November 2025 – Vogelkunde 

Früh am morgen, ich liege im Bett. Die Sonne scheint. Durch den Spalt zwischen meinen Vorhängen sehe ich einen winzigen Vogel vor meinem Fenster. Er krallt sich mit seinen Beinchen am Waschbeton meiner Hauswand fest und schaut misstrauisch zu mir herein. Ich wage nicht, mich zu bewegen. Eine Kohlmeise, Leute! Dass sie da ist, ist eine Sensation!

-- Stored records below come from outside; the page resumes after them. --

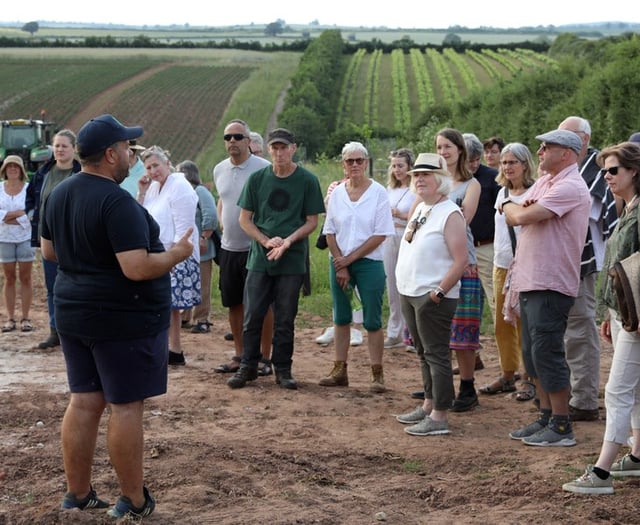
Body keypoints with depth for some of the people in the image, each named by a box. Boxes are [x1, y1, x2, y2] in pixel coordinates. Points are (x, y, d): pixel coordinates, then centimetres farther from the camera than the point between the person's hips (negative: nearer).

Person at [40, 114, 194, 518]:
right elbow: (137, 268, -26)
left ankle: (77, 495, 20)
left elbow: (49, 252, 15)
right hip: (125, 319, -8)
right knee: (126, 407, 1)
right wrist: (177, 254, -10)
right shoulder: (118, 203, -21)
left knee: (84, 401, 13)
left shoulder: (60, 194, 5)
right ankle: (134, 501, 10)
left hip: (74, 313, 8)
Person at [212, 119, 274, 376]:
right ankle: (239, 355, 23)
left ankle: (265, 358, 9)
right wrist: (222, 222, 11)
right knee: (234, 304, 12)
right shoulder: (219, 170, 8)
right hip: (229, 247, 6)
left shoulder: (263, 168, -11)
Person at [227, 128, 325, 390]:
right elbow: (244, 219, 5)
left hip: (292, 260, -1)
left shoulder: (307, 181, -1)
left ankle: (282, 369, 15)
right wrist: (266, 241, -10)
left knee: (285, 319, 5)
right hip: (259, 259, 1)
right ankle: (248, 366, 14)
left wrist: (288, 241, -15)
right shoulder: (257, 178, 3)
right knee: (252, 316, 3)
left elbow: (312, 221, 1)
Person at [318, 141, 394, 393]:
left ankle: (377, 374, 5)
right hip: (339, 262, 4)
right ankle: (339, 371, 17)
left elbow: (380, 235, -10)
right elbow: (330, 232, 6)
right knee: (341, 318, 9)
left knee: (372, 320, -1)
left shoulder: (378, 193, -5)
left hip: (369, 262, -4)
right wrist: (340, 266, -5)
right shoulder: (337, 193, 5)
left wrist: (350, 258, -11)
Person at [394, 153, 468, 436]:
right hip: (410, 294, 9)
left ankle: (439, 417, -3)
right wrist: (406, 286, 16)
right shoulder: (420, 210, 14)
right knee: (423, 353, 17)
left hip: (432, 298, -9)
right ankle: (428, 405, 28)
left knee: (436, 355, -5)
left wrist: (439, 292, -20)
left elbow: (461, 259, -19)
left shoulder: (450, 214, -14)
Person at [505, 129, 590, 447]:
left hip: (550, 285, -10)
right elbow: (513, 217, 15)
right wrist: (522, 207, -8)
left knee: (547, 353, -7)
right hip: (529, 281, 10)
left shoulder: (570, 187, -16)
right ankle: (546, 418, 22)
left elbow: (521, 217, -22)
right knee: (533, 353, 13)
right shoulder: (543, 182, 16)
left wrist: (511, 206, 1)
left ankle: (562, 427, 0)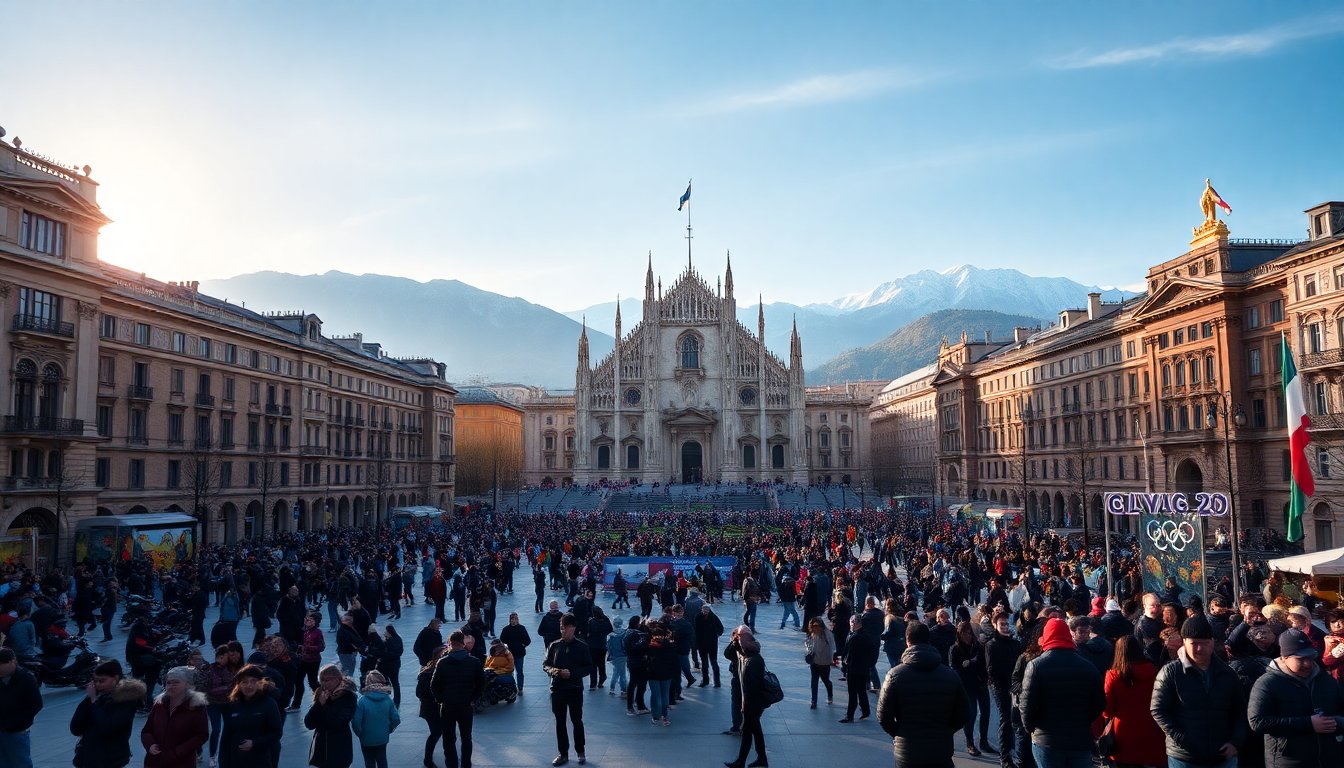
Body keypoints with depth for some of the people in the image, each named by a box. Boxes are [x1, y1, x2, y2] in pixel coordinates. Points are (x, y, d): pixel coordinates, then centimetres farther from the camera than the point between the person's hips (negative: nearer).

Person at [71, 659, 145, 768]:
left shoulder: (127, 700, -9)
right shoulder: (97, 696, 3)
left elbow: (106, 728, -22)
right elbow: (75, 729, -1)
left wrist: (94, 701, -14)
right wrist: (88, 700, -9)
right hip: (85, 759, 5)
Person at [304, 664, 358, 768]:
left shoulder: (347, 697, -10)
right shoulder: (320, 695, 3)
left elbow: (337, 723, -19)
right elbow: (308, 724, -1)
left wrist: (324, 706, -15)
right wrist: (319, 704, -14)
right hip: (320, 750, 5)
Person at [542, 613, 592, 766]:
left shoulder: (581, 647, -4)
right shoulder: (554, 645, 2)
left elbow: (588, 667, -4)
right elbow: (545, 664, 8)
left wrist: (571, 673, -17)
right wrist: (551, 670, -14)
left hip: (575, 690, -2)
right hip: (557, 689, 2)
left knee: (577, 721, 6)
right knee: (560, 722, 9)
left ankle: (580, 752, 22)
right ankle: (563, 754, 20)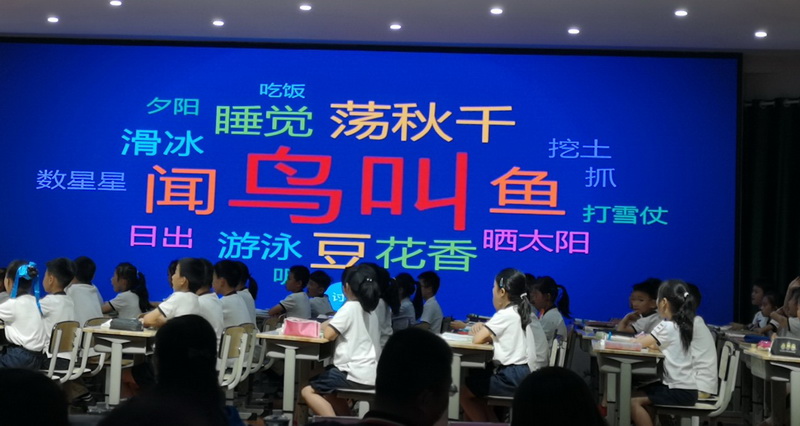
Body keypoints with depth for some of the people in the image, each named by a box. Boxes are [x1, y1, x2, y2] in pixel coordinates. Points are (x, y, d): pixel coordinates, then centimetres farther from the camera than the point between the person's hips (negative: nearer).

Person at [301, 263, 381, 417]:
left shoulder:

In unserem Hof regieren die Krähen, kein Wildvogel hat sich hier je länger aufgehalten, schon gar nicht wegen ein paar Meisenknödeln oder sonstigen Fütterungsversuchen. Ich beschließe, nachher augenblicklich zu Rossmann zu gehen, und mal wieder zu schauen, was sich in Sachen Vogelfutterentwicklung so getan hat. Dass die Vögel für das bisherige Vogelfutter auch so gar nicht ins Risiko gehen wollten, kann ich verstehen, es sieht mega trocken und langweilig aus und das Fett in den Knödeln wie vom Fettdiscounter, eklig und cheap. Oder mal zu Manufactum?  

Die Meise hängt noch eine Weile am Steinchenuntergrund der Betonwand herum und zeigt mir ihren Bauch. Dann fliegt sie weg. Ich stehe auf und öffne das Fenster, um zu sehen, ob da noch mehr sind oder wo sie hinfliegt oder keine Ahnung warum. Da sehe ich, dass die Fensterbank über die ganze Länge vollgekackt ist. 

Ich überlegs mir nochmal mit dem Anfüttern. 

Am nächsten Abend. Ich trete aus dem Haus, gehe ein paar Meter die Häuser entlang. In einer Einbuchtung zu einem Kellerfenster liegt ein toter Vogel. Es ist eine Kohlmeise. Sie liegt auf der Seite, ihr kleiner Bauch leuchtet gelb. Sie sieht so zart aus. Jemand muss sie vom Asphalt hochgehoben und hier hingelegt haben. Kinder vielleicht?

Neben ihr liegt wie bei einer Trauerfeier ein kleiner Zweig mit hellen trockenen Blüten.